Der Rastplatz, der sich nun vor ihnen aus der Dunkelheit schälte, war, im wahrsten Sinne des Wortes, der erste Lichtblick seit Stunden. Der Platz war mit schummrigen Neonlichtern beleuchtet und ansonsten so schwarz wie die Nacht, die ihn umgab. Michael manövrierte den Wagen in die Einfahrt. Er tat es mit erstaunlicher Leichtigkeit. Man sollte meinen, eine solche Trennungsgeschichte sei aufwühlend. Leonie interpretierte sein Verhalten als weiteres Indiz für das falsche Spiel ihrer Eltern und dass die Scheidung doch nicht ganz so plötzlich vor der Tür gestanden hatte. Michael hatte vermutlich bereits viel Zeit investiert, um sich emotional zu distanzieren. Das passte zu ihm, dem Mann, der niemals zeigte, was er fühlte, der einen einstudierten Tonfall für alle Gelegenheiten besaß, um ja nicht in Gefühlsausbrüche zu geraten, geschweige denn wütend zu werden und, vor allem, niemals zu weinen. Als wäre das eine Todsünde. Und der harte Kerl war er nun wirklich nicht. Wäre Leonie nicht selbst den Tränen nahe gewesen, hätte sie lachen können.
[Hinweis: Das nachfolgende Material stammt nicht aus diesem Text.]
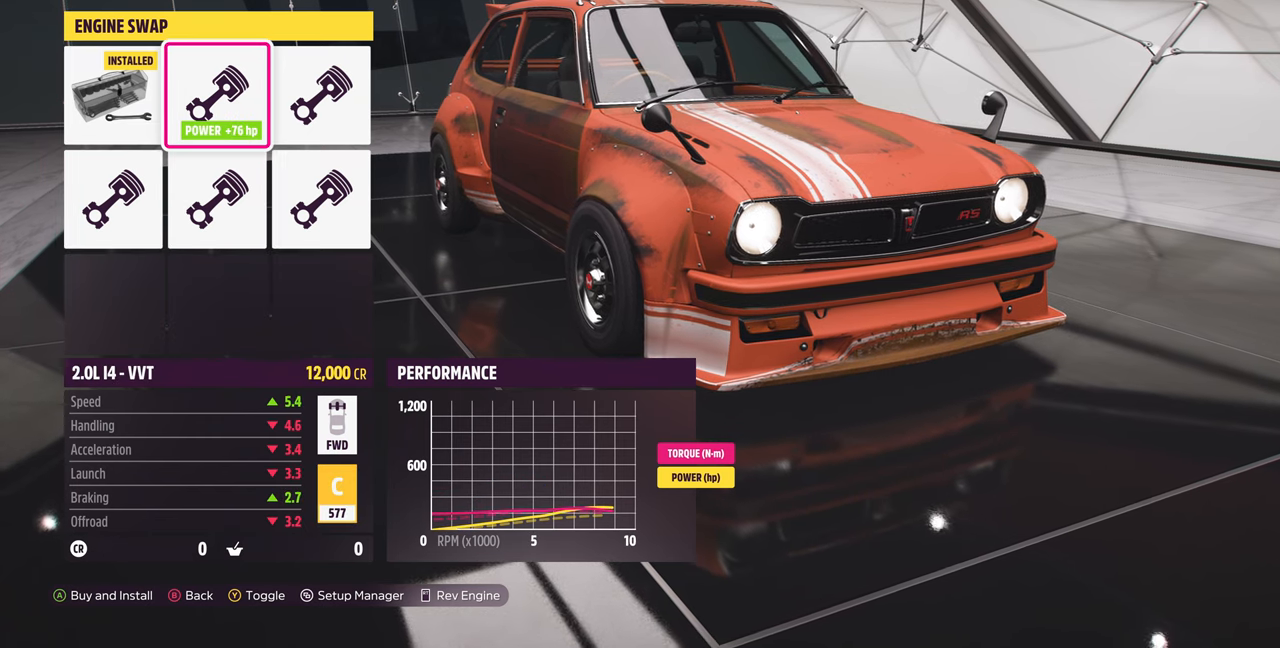
{"buttons": [], "left_stick": "center", "right_stick": "center", "events": [[300, "DPAD_RIGHT", "down"], [400, "DPAD_RIGHT", "up"]]}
Egal was ihre Mutter auch getan haben mochte (denn Michael hatte sie für irgendetwas beschuldigt, aber vor Leonie eine Art Geheimsprache benutzt, denn ein sechzehnjähriges Mädchen kann bekanntlich nicht mit erwachsenen Themen umgehen – Leonie schüttelte innerlich den Kopf), unschuldig war Michael an der ganzen Sache sicher nicht gewesen.
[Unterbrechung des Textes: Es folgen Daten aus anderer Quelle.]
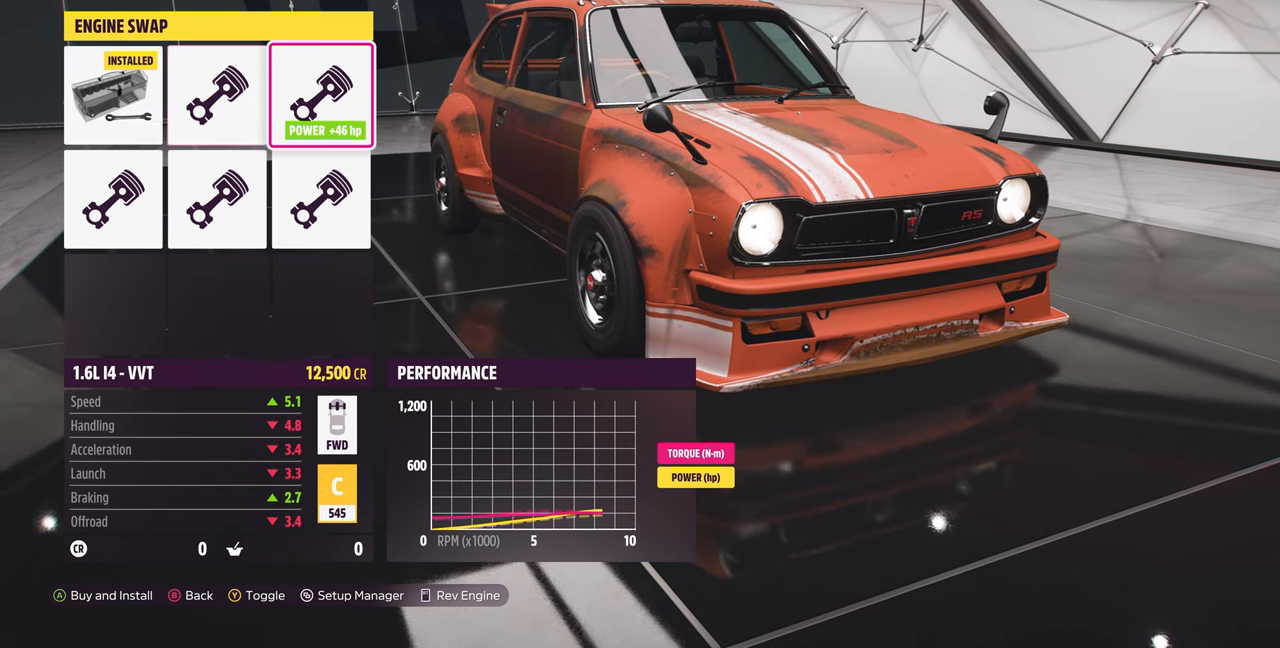
{"buttons": [], "left_stick": "center", "right_stick": "center", "events": [[367, "DPAD_LEFT", "down"], [500, "DPAD_LEFT", "up"]]}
»Ich geh kurz tanken«, murmelte er, während er umständlich aus dem Wagen kletterte. Leonie erwiderte nichts. Michael schien auch nicht damit gerechnet zu haben. Er warf einen Blick auf das schlafende Bündel kleines Mädchen auf der Rückbank und schloss die Tür. Leonie hörte augenblicklich wieder alles wie durch Watte, die Schritte ihres Vaters, das Klappern des Zapfhahns. Ein, wie sie fand, sehr beruhigender Klang. Sie beobachtete in den Rückspiegeln teilnahmslos, wie ihr Vater um den Wagen herumwuselte und nach drei Versuchen die Tankkappe löste. Kalt war es nicht, im Gegenteil. In der schwülwarmen Nacht musste das Zittern seiner Hände tatsächlich eines der kleinen Zeichen der Schwäche sein, die er immer so penibel zu verstecken versuchte. Leonie wusste nicht so recht, was sie davon halten sollte. Hatte sie jetzt irgendetwas gewonnen? Es fühlte sich jedenfalls nicht so an.